Si vous jouez dans un groupe et participez une fois par an à la fête de la musique, vous êtes de toute évidence musicien. Personne ne songera jamais à nier cette réalité ou à la mettre en doute.
Si vous peignez le dimanche et exposez dans les bars, même des toiles médiocres, vous serez considéré comme un peintre et l’on dira de vous : « il peint », comme on dirait : « c’est un excentrique passionné, il a un violon d’Ingres… »
D’où vient alors qu’il faudrait avoir publié pour être écrivain ?
En matière de littérature, la reconnaissance n’est jamais un aboutissement, mais bien plutôt un présupposé.
Vous savez comme moi qu’il est impossible de sortir du bois, de clamer haut et fort sa véritable nature sous peine de paraître ridicule et bouffi d’orgueil.

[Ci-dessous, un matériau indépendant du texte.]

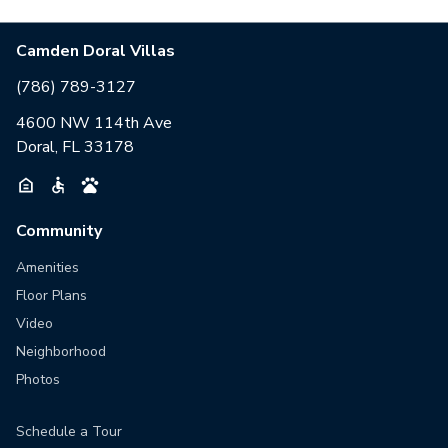
Camden Doral Villas
(786) 789-3127
4600 NW 114th Ave
Doral, FL 33178
Community
Amenities
Floor Plans
Video
Neighborhood
Photos
Schedule a Tour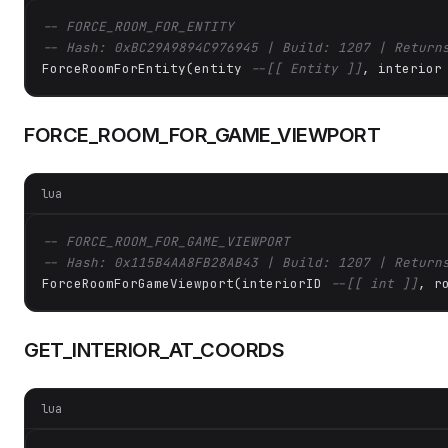
-- FORCE_ROOM_FOR_ENTITY
-- Hash: 0xBC29A9894C976945 | Build: 1207 | Return
ForceRoomForEntity(entity 
--[[ Entity ]]
, interior
FORCE_ROOM_FOR_GAME_VIEWPORT
lua
-- FORCE_ROOM_FOR_GAME_VIEWPORT
-- Hash: 0x115B4AA8FB28AB43 | Build: 1207 | Return
ForceRoomForGameViewport(interiorID 
--[[ int ]]
, r
GET_INTERIOR_AT_COORDS
lua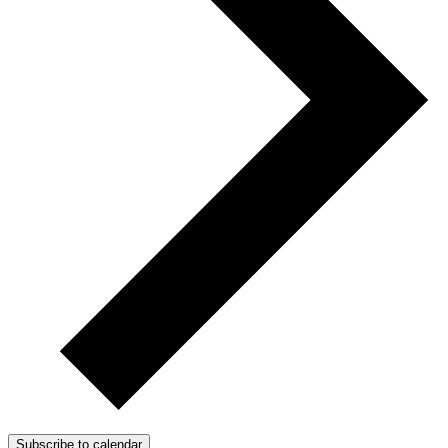
Subscribe to calendar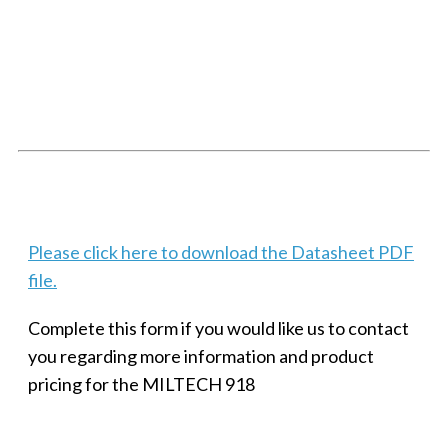
SMALL MILITARY FAST ETHERNET UNMANAGED SWITCH, 8
PORT
Techaya MILTECH 308
Please click here to download the Datasheet PDF
file.
Complete this form if you would like us to contact
you regarding more information and product
pricing for the MILTECH 918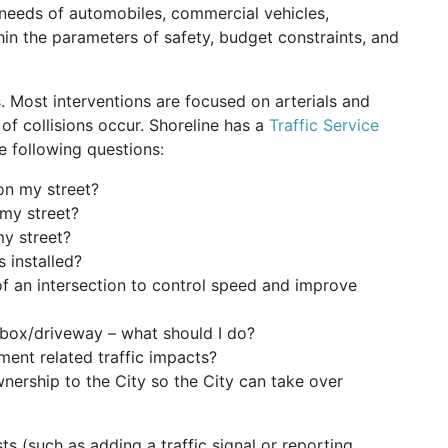
 needs of automobiles, commercial vehicles,
ithin the parameters of safety, budget constraints, and
. Most interventions are focused on arterials and
 of collisions occur. Shoreline has a
Traffic Service
 following questions:
on my street?
my street?
my street?
 installed?
 of an intersection to control speed and improve
ilbox/driveway – what should I do?
ent related traffic impacts?
nership to the City so the City can take over
ts (such as adding a traffic signal or reporting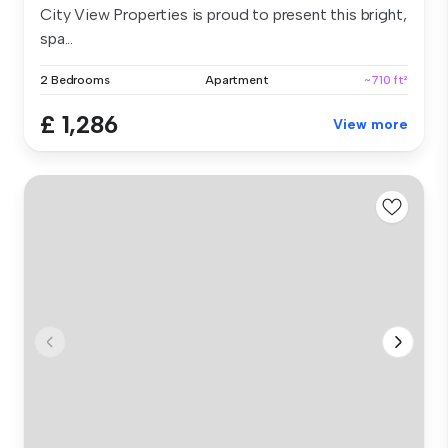
City View Properties is proud to present this bright,
spa...
2 Bedrooms
Apartment
~710 ft²
£ 1,286
View more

On n’apprend pas tous à jouer d’un instrument ou à manier le pinceau, mais nous écrivons tous à des degrés divers. La musique et le dessin ne sont que des arts, mais l’écriture est aussi une forme de communication courante, tout autre chose en somme.
Par ailleurs, l’appréhension d’un tableau ou d’un morceau de musique est avant tout une expérience sensuelle, tandis que la lecture est un travail de reconstruction mentale. Ces particularités placent donc la chose écrite en marge du panthéon, dans un purgatoire cérébral où le regard bienveillant de ses pairs fait seul office d’élection.
Après avoir longtemps écrit dans le silence, une période d’adaptation est par conséquent nécessaire. Il faut alors s’habituer à certains qualificatifs jusque-là réservés aux maîtres. Au début, on a du mal à réaliser qu’il puisse véritablement s’agir de soi. Pour la première fois, l’image mentale coïncide avec l’image que l’on donne. C’est l'équilibre enfin, l’harmonie du moi recomposé, comme chez ces transsexuels que l’on opère après un douloureux processus de transformation.
À plus d’un titre décidément, la publication fait office de bistouri.